▶ Source extract
There have been a lot of fires in Mesa Verde in the last 20 years, and the scars are everywhere in blasted, seemingly dead piñon pines and junipers. I asked a Ranger if they would ever grow back, or if they planned to replant. "Too soon to tell!" she said cheerily. "The maturity cycle for piñon pines is 200-300 years." Deep in the park there was a post office, where we stopped to get our girl's National Park Passport stamped. The postal worker said she sells 10,000 international stamps annually between May and October. Most of her work, though, is sorting mail for the 100 or so Rangers who live in the park in the summer. There was a beautiful bank of old brass post boxes, which I admired. She said they stuck and failed all the time, as they were built in the 1930s, but because of the park's national historical designation they could not be updated.

▶ Prompt
Please list every number given in the Mesa Verde passage and what each one refers to.

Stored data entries
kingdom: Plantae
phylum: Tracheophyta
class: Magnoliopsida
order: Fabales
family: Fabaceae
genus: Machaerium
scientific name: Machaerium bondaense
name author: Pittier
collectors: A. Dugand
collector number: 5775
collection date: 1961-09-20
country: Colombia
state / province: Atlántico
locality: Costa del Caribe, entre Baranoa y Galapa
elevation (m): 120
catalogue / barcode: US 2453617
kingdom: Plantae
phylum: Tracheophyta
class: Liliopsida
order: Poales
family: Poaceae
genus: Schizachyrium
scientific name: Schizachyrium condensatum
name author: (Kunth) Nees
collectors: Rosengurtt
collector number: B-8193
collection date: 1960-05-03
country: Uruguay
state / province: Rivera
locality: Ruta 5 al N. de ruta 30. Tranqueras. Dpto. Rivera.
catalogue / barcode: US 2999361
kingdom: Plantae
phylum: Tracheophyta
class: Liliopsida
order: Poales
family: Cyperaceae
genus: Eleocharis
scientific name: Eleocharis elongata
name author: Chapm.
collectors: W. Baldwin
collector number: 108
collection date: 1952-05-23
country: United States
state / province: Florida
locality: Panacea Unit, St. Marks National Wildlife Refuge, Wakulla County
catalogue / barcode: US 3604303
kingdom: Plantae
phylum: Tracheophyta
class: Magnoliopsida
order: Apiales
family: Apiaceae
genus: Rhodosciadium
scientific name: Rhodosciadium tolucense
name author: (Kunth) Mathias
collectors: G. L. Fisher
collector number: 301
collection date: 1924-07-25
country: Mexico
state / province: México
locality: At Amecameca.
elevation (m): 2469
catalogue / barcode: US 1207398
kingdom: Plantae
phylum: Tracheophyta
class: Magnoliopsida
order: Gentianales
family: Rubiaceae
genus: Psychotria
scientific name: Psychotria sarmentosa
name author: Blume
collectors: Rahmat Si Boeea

▶ Problem solution
- 20 years: the period in which Mesa Verde has had a lot of fires
- 200-300 years: the maturity cycle for piñon pines
- 10,000: the international stamps the postal worker sells annually between May and October
- 100 or so: the Rangers who live in the park in the summer
- 1930s: when the old brass post boxes were built